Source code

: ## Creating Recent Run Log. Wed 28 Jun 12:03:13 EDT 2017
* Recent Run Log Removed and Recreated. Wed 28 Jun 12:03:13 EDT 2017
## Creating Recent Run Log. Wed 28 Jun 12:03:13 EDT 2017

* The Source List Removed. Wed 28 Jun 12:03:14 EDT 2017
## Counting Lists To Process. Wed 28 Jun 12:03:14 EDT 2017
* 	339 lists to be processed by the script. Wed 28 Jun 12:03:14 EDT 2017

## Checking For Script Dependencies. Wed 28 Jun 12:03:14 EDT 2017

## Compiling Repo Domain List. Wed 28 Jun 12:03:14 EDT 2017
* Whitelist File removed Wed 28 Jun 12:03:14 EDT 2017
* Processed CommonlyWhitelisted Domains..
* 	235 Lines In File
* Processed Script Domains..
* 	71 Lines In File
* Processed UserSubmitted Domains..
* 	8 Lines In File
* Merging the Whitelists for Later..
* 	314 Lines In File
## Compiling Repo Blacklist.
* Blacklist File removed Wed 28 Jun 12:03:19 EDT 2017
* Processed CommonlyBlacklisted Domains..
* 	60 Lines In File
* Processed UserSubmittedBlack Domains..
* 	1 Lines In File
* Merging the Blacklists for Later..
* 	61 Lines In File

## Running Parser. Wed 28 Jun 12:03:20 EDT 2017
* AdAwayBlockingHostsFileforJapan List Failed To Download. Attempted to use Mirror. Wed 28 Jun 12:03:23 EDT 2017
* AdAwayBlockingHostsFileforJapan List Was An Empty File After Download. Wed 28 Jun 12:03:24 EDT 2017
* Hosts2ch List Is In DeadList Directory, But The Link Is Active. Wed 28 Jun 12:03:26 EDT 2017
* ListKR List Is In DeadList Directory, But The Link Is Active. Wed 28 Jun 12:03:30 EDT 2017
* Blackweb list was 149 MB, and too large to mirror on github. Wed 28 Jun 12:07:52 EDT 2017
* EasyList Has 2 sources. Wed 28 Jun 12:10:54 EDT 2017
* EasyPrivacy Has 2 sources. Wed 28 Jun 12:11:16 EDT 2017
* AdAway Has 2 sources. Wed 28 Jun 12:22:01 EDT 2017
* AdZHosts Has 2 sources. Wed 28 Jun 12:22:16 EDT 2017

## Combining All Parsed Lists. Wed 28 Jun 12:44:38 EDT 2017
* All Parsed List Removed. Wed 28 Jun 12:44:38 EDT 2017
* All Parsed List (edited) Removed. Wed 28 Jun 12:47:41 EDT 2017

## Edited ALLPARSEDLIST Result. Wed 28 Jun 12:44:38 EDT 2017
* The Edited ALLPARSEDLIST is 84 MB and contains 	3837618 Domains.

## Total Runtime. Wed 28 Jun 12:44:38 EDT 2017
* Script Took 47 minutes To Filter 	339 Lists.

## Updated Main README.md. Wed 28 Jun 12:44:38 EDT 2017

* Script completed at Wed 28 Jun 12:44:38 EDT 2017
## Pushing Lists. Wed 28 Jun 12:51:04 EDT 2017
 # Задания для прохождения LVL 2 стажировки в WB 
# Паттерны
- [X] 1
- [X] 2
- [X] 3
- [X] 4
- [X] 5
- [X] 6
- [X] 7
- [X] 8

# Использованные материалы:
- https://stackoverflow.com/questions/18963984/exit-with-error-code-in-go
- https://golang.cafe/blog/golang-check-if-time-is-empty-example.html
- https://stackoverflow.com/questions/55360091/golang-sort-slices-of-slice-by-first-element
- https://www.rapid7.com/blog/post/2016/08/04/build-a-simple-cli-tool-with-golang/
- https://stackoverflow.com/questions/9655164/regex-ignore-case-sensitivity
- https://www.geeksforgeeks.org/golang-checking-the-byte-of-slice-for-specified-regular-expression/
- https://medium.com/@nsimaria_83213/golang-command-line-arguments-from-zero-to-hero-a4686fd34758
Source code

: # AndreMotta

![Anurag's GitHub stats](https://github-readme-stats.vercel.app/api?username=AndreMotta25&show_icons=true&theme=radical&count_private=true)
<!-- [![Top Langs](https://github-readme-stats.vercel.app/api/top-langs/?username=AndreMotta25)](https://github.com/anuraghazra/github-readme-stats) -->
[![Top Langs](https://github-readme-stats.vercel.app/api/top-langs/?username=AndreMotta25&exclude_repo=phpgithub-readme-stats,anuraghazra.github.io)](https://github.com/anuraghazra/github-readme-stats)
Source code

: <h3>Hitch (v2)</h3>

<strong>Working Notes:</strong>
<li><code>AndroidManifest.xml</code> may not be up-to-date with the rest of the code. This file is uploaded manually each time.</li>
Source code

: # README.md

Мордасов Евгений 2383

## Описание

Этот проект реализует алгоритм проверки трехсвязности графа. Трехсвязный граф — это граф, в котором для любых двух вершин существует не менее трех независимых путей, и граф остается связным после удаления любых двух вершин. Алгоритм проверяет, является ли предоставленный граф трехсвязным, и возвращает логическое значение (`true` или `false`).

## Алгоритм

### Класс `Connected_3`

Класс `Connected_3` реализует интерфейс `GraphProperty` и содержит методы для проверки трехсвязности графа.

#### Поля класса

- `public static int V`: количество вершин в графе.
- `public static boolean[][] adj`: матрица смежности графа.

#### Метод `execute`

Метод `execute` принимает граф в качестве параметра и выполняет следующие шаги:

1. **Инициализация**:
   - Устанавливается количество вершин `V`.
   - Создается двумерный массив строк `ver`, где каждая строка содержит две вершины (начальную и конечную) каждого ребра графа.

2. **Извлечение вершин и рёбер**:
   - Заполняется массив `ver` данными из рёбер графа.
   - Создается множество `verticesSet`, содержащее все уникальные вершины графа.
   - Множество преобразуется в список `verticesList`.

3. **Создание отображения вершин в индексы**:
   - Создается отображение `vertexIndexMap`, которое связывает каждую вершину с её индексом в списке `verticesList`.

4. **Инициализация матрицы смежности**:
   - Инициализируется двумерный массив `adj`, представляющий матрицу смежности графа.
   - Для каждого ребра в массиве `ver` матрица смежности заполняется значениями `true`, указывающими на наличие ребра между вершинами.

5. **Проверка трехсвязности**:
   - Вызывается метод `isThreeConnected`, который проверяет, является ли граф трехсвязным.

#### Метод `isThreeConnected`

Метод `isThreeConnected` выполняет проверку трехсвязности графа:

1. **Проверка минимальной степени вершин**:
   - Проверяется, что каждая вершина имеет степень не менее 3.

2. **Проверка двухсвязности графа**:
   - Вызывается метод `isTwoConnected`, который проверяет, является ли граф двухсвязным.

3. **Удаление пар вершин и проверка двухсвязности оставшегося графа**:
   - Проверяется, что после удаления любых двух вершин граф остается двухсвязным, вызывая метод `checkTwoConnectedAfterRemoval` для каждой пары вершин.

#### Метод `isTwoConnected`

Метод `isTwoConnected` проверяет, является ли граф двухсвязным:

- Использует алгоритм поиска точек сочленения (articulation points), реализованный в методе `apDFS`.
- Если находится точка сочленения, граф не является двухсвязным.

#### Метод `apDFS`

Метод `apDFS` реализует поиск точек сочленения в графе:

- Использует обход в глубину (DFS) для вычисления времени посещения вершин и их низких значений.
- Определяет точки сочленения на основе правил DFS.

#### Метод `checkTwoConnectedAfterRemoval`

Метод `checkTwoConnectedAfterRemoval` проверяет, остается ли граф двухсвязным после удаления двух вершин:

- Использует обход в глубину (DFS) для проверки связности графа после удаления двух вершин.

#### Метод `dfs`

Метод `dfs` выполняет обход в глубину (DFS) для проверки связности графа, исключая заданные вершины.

• ACTION ITEM
Your response should consist of the full listing, exactly as written.

• REPLY TO THE TASK
Source code

: ## Creating Recent Run Log. Wed 28 Jun 12:03:13 EDT 2017
* Recent Run Log Removed and Recreated. Wed 28 Jun 12:03:13 EDT 2017
## Creating Recent Run Log. Wed 28 Jun 12:03:13 EDT 2017

* The Source List Removed. Wed 28 Jun 12:03:14 EDT 2017
## Counting Lists To Process. Wed 28 Jun 12:03:14 EDT 2017
* 	339 lists to be processed by the script. Wed 28 Jun 12:03:14 EDT 2017

## Checking For Script Dependencies. Wed 28 Jun 12:03:14 EDT 2017

## Compiling Repo Domain List. Wed 28 Jun 12:03:14 EDT 2017
* Whitelist File removed Wed 28 Jun 12:03:14 EDT 2017
* Processed CommonlyWhitelisted Domains..
* 	235 Lines In File
* Processed Script Domains..
* 	71 Lines In File
* Processed UserSubmitted Domains..
* 	8 Lines In File
* Merging the Whitelists for Later..
* 	314 Lines In File
## Compiling Repo Blacklist.
* Blacklist File removed Wed 28 Jun 12:03:19 EDT 2017
* Processed CommonlyBlacklisted Domains..
* 	60 Lines In File
* Processed UserSubmittedBlack Domains..
* 	1 Lines In File
* Merging the Blacklists for Later..
* 	61 Lines In File

## Running Parser. Wed 28 Jun 12:03:20 EDT 2017
* AdAwayBlockingHostsFileforJapan List Failed To Download. Attempted to use Mirror. Wed 28 Jun 12:03:23 EDT 2017
* AdAwayBlockingHostsFileforJapan List Was An Empty File After Download. Wed 28 Jun 12:03:24 EDT 2017
* Hosts2ch List Is In DeadList Directory, But The Link Is Active. Wed 28 Jun 12:03:26 EDT 2017
* ListKR List Is In DeadList Directory, But The Link Is Active. Wed 28 Jun 12:03:30 EDT 2017
* Blackweb list was 149 MB, and too large to mirror on github. Wed 28 Jun 12:07:52 EDT 2017
* EasyList Has 2 sources. Wed 28 Jun 12:10:54 EDT 2017
* EasyPrivacy Has 2 sources. Wed 28 Jun 12:11:16 EDT 2017
* AdAway Has 2 sources. Wed 28 Jun 12:22:01 EDT 2017
* AdZHosts Has 2 sources. Wed 28 Jun 12:22:16 EDT 2017

## Combining All Parsed Lists. Wed 28 Jun 12:44:38 EDT 2017
* All Parsed List Removed. Wed 28 Jun 12:44:38 EDT 2017
* All Parsed List (edited) Removed. Wed 28 Jun 12:47:41 EDT 2017

## Edited ALLPARSEDLIST Result. Wed 28 Jun 12:44:38 EDT 2017
* The Edited ALLPARSEDLIST is 84 MB and contains 	3837618 Domains.

## Total Runtime. Wed 28 Jun 12:44:38 EDT 2017
* Script Took 47 minutes To Filter 	339 Lists.

## Updated Main README.md. Wed 28 Jun 12:44:38 EDT 2017

* Script completed at Wed 28 Jun 12:44:38 EDT 2017
## Pushing Lists. Wed 28 Jun 12:51:04 EDT 2017
 # Задания для прохождения LVL 2 стажировки в WB 
# Паттерны
- [X] 1
- [X] 2
- [X] 3
- [X] 4
- [X] 5
- [X] 6
- [X] 7
- [X] 8

# Использованные материалы:
- https://stackoverflow.com/questions/18963984/exit-with-error-code-in-go
- https://golang.cafe/blog/golang-check-if-time-is-empty-example.html
- https://stackoverflow.com/questions/55360091/golang-sort-slices-of-slice-by-first-element
- https://www.rapid7.com/blog/post/2016/08/04/build-a-simple-cli-tool-with-golang/
- https://stackoverflow.com/questions/9655164/regex-ignore-case-sensitivity
- https://www.geeksforgeeks.org/golang-checking-the-byte-of-slice-for-specified-regular-expression/
- https://medium.com/@nsimaria_83213/golang-command-line-arguments-from-zero-to-hero-a4686fd34758
Source code

: # AndreMotta

![Anurag's GitHub stats](https://github-readme-stats.vercel.app/api?username=AndreMotta25&show_icons=true&theme=radical&count_private=true)
<!-- [![Top Langs](https://github-readme-stats.vercel.app/api/top-langs/?username=AndreMotta25)](https://github.com/anuraghazra/github-readme-stats) -->
[![Top Langs](https://github-readme-stats.vercel.app/api/top-langs/?username=AndreMotta25&exclude_repo=phpgithub-readme-stats,anuraghazra.github.io)](https://github.com/anuraghazra/github-readme-stats)
Source code

: <h3>Hitch (v2)</h3>

<strong>Working Notes:</strong>
<li><code>AndroidManifest.xml</code> may not be up-to-date with the rest of the code. This file is uploaded manually each time.</li>
Source code

: # README.md

Мордасов Евгений 2383

## Описание

Этот проект реализует алгоритм проверки трехсвязности графа. Трехсвязный граф — это граф, в котором для любых двух вершин существует не менее трех независимых путей, и граф остается связным после удаления любых двух вершин. Алгоритм проверяет, является ли предоставленный граф трехсвязным, и возвращает логическое значение (`true` или `false`).

## Алгоритм

### Класс `Connected_3`

Класс `Connected_3` реализует интерфейс `GraphProperty` и содержит методы для проверки трехсвязности графа.

#### Поля класса

- `public static int V`: количество вершин в графе.
- `public static boolean[][] adj`: матрица смежности графа.

#### Метод `execute`

Метод `execute` принимает граф в качестве параметра и выполняет следующие шаги:

1. **Инициализация**:
   - Устанавливается количество вершин `V`.
   - Создается двумерный массив строк `ver`, где каждая строка содержит две вершины (начальную и конечную) каждого ребра графа.

2. **Извлечение вершин и рёбер**:
   - Заполняется массив `ver` данными из рёбер графа.
   - Создается множество `verticesSet`, содержащее все уникальные вершины графа.
   - Множество преобразуется в список `verticesList`.

3. **Создание отображения вершин в индексы**:
   - Создается отображение `vertexIndexMap`, которое связывает каждую вершину с её индексом в списке `verticesList`.

4. **Инициализация матрицы смежности**:
   - Инициализируется двумерный массив `adj`, представляющий матрицу смежности графа.
   - Для каждого ребра в массиве `ver` матрица смежности заполняется значениями `true`, указывающими на наличие ребра между вершинами.

5. **Проверка трехсвязности**:
   - Вызывается метод `isThreeConnected`, который проверяет, является ли граф трехсвязным.

#### Метод `isThreeConnected`

Метод `isThreeConnected` выполняет проверку трехсвязности графа:

1. **Проверка минимальной степени вершин**:
   - Проверяется, что каждая вершина имеет степень не менее 3.

2. **Проверка двухсвязности графа**:
   - Вызывается метод `isTwoConnected`, который проверяет, является ли граф двухсвязным.

3. **Удаление пар вершин и проверка двухсвязности оставшегося графа**:
   - Проверяется, что после удаления любых двух вершин граф остается двухсвязным, вызывая метод `checkTwoConnectedAfterRemoval` для каждой пары вершин.

#### Метод `isTwoConnected`

Метод `isTwoConnected` проверяет, является ли граф двухсвязным:

- Использует алгоритм поиска точек сочленения (articulation points), реализованный в методе `apDFS`.
- Если находится точка сочленения, граф не является двухсвязным.

#### Метод `apDFS`

Метод `apDFS` реализует поиск точек сочленения в графе:

- Использует обход в глубину (DFS) для вычисления времени посещения вершин и их низких значений.
- Определяет точки сочленения на основе правил DFS.

#### Метод `checkTwoConnectedAfterRemoval`

Метод `checkTwoConnectedAfterRemoval` проверяет, остается ли граф двухсвязным после удаления двух вершин:

- Использует обход в глубину (DFS) для проверки связности графа после удаления двух вершин.

#### Метод `dfs`

Метод `dfs` выполняет обход в глубину (DFS) для проверки связности графа, исключая заданные вершины.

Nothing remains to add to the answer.